Так кричал весельчак Дурды на весь базар; и люди ели чуреки, облизывая с пальцев горячее масло. А богач Азиз, сидя в глубине своей лавки, затыкал себе уши, чтобы не слышать звонких, как щебет скворца, криков весёлого пекаря.

Пословица говорит: «Кто одной рукой хочет схватить два арбуза, тот потеряет оба». Так было и с жадным Азизом.

Я всё сказал, пускай теперь скажет другой.

* * *

Чайханщик проворно подхватил пиалу и мелкими шажками подбежал к сидевшему в углу пожилому мужчине, одетому в полуевропейский костюм. На нём был шёлковый полосатый халат, из-под которого виднелся городской синий костюм с галстуком. Голову гостя покрывала каракулевая шапка.

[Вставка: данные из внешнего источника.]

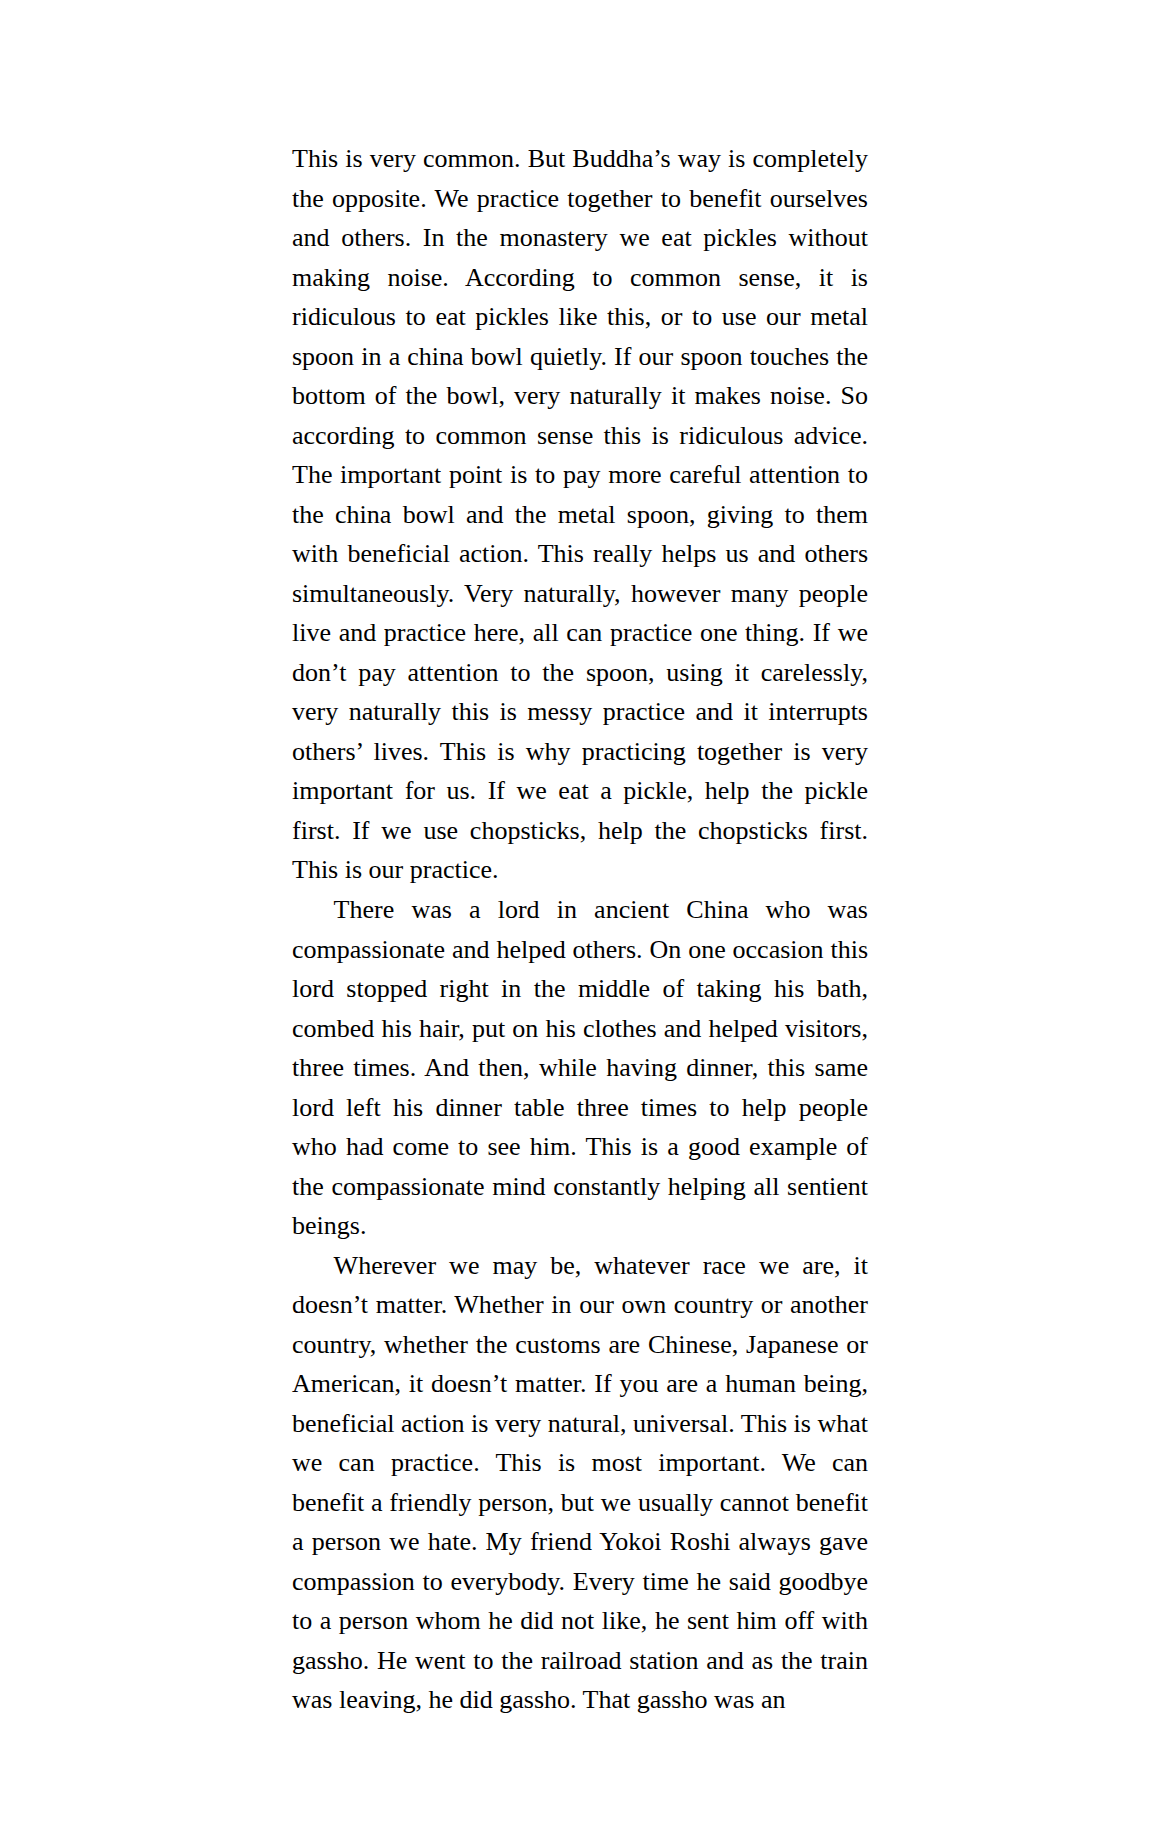This is very common. But Buddha’s way is completely the opposite. We practice together to benefit ourselves and others. In the monastery we eat pickles without making noise. According to common sense, it is ridiculous to eat pickles like this, or to use our metal spoon in a china bowl quietly. If our spoon touches the bottom of the bowl, very naturally it makes noise. So according to common sense this is ridiculous advice. The important point is to pay more careful attention to the china bowl and the metal spoon, giving to them with beneficial action. This really helps us and others simultaneously. Very naturally, however many people live and practice here, all can practice one thing. If we don’t pay attention to the spoon, using it carelessly, very naturally this is messy practice and it interrupts others’ lives. This is why practicing together is very important for us. If we eat a pickle, help the pickle first. If we use chopsticks, help the chopsticks first. This is our practice.
There was a lord in ancient China who was compassionate and helped others. On one occasion this lord stopped right in the middle of taking his bath, combed his hair, put on his clothes and helped visitors, three times. And then, while having dinner, this same lord left his dinner table three times to help people who had come to see him. This is a good example of the compassionate mind constantly helping all sentient beings.
Wherever we may be, whatever race we are, it doesn’t matter. Whether in our own country or another country, whether the customs are Chinese, Japanese or American, it doesn’t matter. If you are a human being, beneficial action is very natural, universal. This is what we can practice. This is most important. We can benefit a friendly person, but we usually cannot benefit a person we hate. My friend Yokoi Roshi always gave compassion to everybody. Every time he said goodbye to a person whom he did not like, he sent him off with gassho. He went to the railroad station and as the train was leaving, he did gassho. That gassho was an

Овез с поклоном протянул зелёную пиалу незнакомцу:

— Простите, товарищ, я не знаю вашего имени, но каждый посетитель мне дорог, как гость, и я рад назвать его своим другом. Прошу по-дружески, отведайте чаю из этой замечательной пиалы и расскажите нам что-нибудь, достойное внимания.

— Благодарю, ага, — вежливо отозвался незнакомец. — Большая радость услышать в пути слова привета, но я не могу принять от вас пиалы, потому что слышал здесь такие удивительные истории, после которых мне будет только совестно за своё неумение. К тому же я утомлён с дороги.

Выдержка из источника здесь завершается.